Photo of Steven Boranian

Did you remember that there can be express preemption for over-the-counter drugs?  We sometimes forget too, but there are really good reasons for that.  The Food Drug and Cosmetic Act includes the following provision:

[N]o State or political subdivision of a State may establish or continue in effect any requirement – (1) that relates to the regulation of [a non-prescription, over-the-counter drug]; and (2) that is different from or in addition to, or that is otherwise not identical with, a requirement under [the FDCA] . . . .

21 U.S.C. § 379r(a).  This sounds pretty good, especially the “otherwise not identical” part, which is about as good as express preemption clauses get.  So why do we not see more express preemption in OTC cases?

For one thing, there is a significant exception in the form of a savings clause:  “Nothing in this section shall be construed to modify or otherwise affect any action or the liability of any person under the product liability law of any State.”  21 U.S.C. § 379r(e).  That’s right, there is no express preemption for OTC drugs in product liability lawsuits, which is a pretty big part of what we do.  That is the first reason we don’t see much of it.

Another reason is that the sources of federal requirements for OTC products under the FDCA are not consistently strong and clear.  Sure, there are OTC drugs that undergo the rigorous New Drug Application process, but many OTC drugs are marketed under monographs, some of which are decades old.  We have long wondered whether such federal requirements are “requirements” sufficient to carry the preemption day.  (You can see some of our prior posts on OTC express preemption with clever titles like “Express Preemption OTC” and “Preemption Without Prescription” here and here)

Take for example Bailey v. Rite Aid Corp., No. 18-CV-06926, 2019 Dist. LEXIS 153498 (N.D. Cal. Sept. 9, 2019).  In Bailey, the plaintiff purchased “rapid release” acetaminophen gelcaps from a retail pharmacy and sued under California’s consumer protection laws because the “rapid release” version worked no better or faster than cheaper, regular acetaminophen tablets.  Id. at *3-*4.  According to the plaintiff, he and a class of “rapid release” acetaminophen gelcap purchasers paid too much, even though it was undisputed that the seller never claimed that the product provided faster pain relief.

The defendant moved to dismiss on multiple grounds, but the takeaway for us is on preemption.  The case brought consumer fraud claims, so the exception for product liability lawsuits did not apply.  How about the whether the lawsuit was establishing a state requirement that was “not identical” to federal requirements?  That is where the preemption defense ultimately fell short.  The defendant offered two sources for federal requirements—a tentative final monograph issued by the FDA in 1988 and two FDA guidance documents covering dissolution testing and “immediate release” products.  Id. at *9-*10.

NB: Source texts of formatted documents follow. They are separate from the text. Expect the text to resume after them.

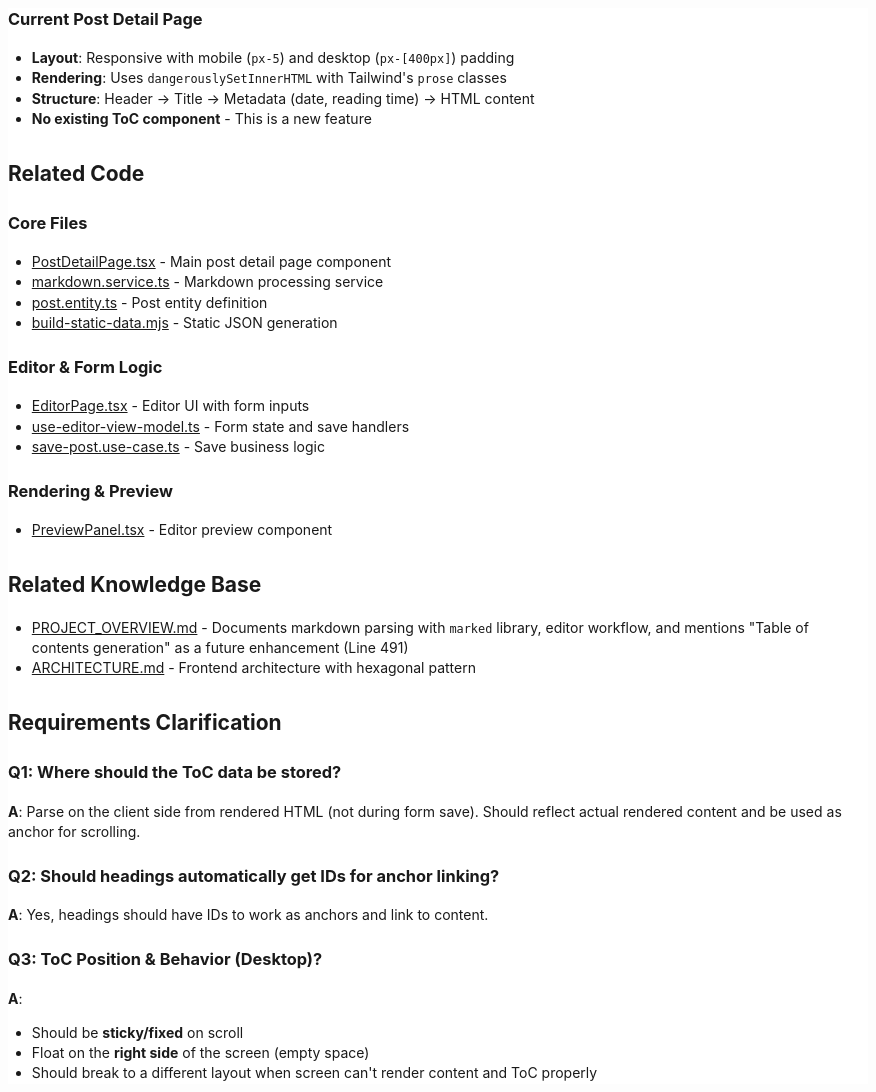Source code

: ### Current Post Detail Page
- **Layout**: Responsive with mobile (`px-5`) and desktop (`px-[400px]`) padding
- **Rendering**: Uses `dangerouslySetInnerHTML` with Tailwind's `prose` classes
- **Structure**: Header → Title → Metadata (date, reading time) → HTML content
- **No existing ToC component** - This is a new feature

## Related Code

### Core Files
- [PostDetailPage.tsx](../../src/presentation/pages/post-detail/PostDetailPage.tsx) - Main post detail page component
- [markdown.service.ts](../../src/domain/blog/services/markdown.service.ts) - Markdown processing service
- [post.entity.ts](../../src/domain/blog/entities/post.entity.ts) - Post entity definition
- [build-static-data.mjs](../../scripts/build-static-data.mjs) - Static JSON generation

### Editor & Form Logic
- [EditorPage.tsx](../../src/presentation/pages/editor/EditorPage.tsx) - Editor UI with form inputs
- [use-editor-view-model.ts](../../src/presentation/pages/editor/use-editor-view-model.ts) - Form state and save handlers
- [save-post.use-case.ts](../../src/domain/blog/use-cases/save-post.use-case.ts) - Save business logic

### Rendering & Preview
- [PreviewPanel.tsx](../../src/presentation/pages/editor/components/PreviewPanel.tsx) - Editor preview component

## Related Knowledge Base

- [PROJECT_OVERVIEW.md](../../docs/kb/PROJECT_OVERVIEW.md) - Documents markdown parsing with `marked` library, editor workflow, and mentions "Table of contents generation" as a future enhancement (Line 491)
- [ARCHITECTURE.md](../../docs/kb/ARCHITECTURE.md) - Frontend architecture with hexagonal pattern

## Requirements Clarification

### Q1: Where should the ToC data be stored?
**A**: Parse on the client side from rendered HTML (not during form save). Should reflect actual rendered content and be used as anchor for scrolling.

### Q2: Should headings automatically get IDs for anchor linking?
**A**: Yes, headings should have IDs to work as anchors and link to content.

### Q3: ToC Position & Behavior (Desktop)?
**A**:
- Should be **sticky/fixed** on scroll
- Float on the **right side** of the screen (empty space)
- Should break to a different layout when screen can't render content and ToC properly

Neither of these documents preempted the plaintiff’s claims.  The district court found that the 1988 tentative final monograph had the force and effect of a final monograph, even though it was not actually final.  Id. at *10.  However, while the 1988 monograph and related documents covered dissolution standards for “immediate release” drugs, they did not cover similar standards for “rapid release” drugs.  Id. at *12-*14.  That seems like a pretty thin distinction to us, but it was enough for the district court to find that the plaintiff’s state requirements were “not identical” to federal requirements.  As for the two guidance documents, the district court pretty much gave them the back of the hand.  Even though it was uncontested that the product met standards set forth in the guidance documents, the district court found “that the FDA Guidance does not constitute a requirement under the FDCA within the meaning of Section 379r(a).”  Id. at *13-*14.  The district court noted that the document is “covered with disclosures warning that the document is non-binding,” which was enough to deprive it of preemptive effect.  Id. at *14.  We will remember that the next time someone tries to enforce a “non-binding” guidance document against us in the future.

Express preemption did not work in this OTC case, but we would not give up on it.  The only class actions we continue to see in the drug and medical device space are brought under consumer protection statutes—cases like Bailey seeking the refund of part or all of a product’s purchase price.  Those kinds of lawsuits typically will not fall with the “product liability law” exception, leaving OTC express preemption in the defense toolbox.  Moreover, the district court ruled in Bailey that a 30-year-old tentative final monograph was sufficient to erect federal requirements, even if those requirements were not quite close enough to preempt this particular plaintiff’s claims.  That’s encouraging.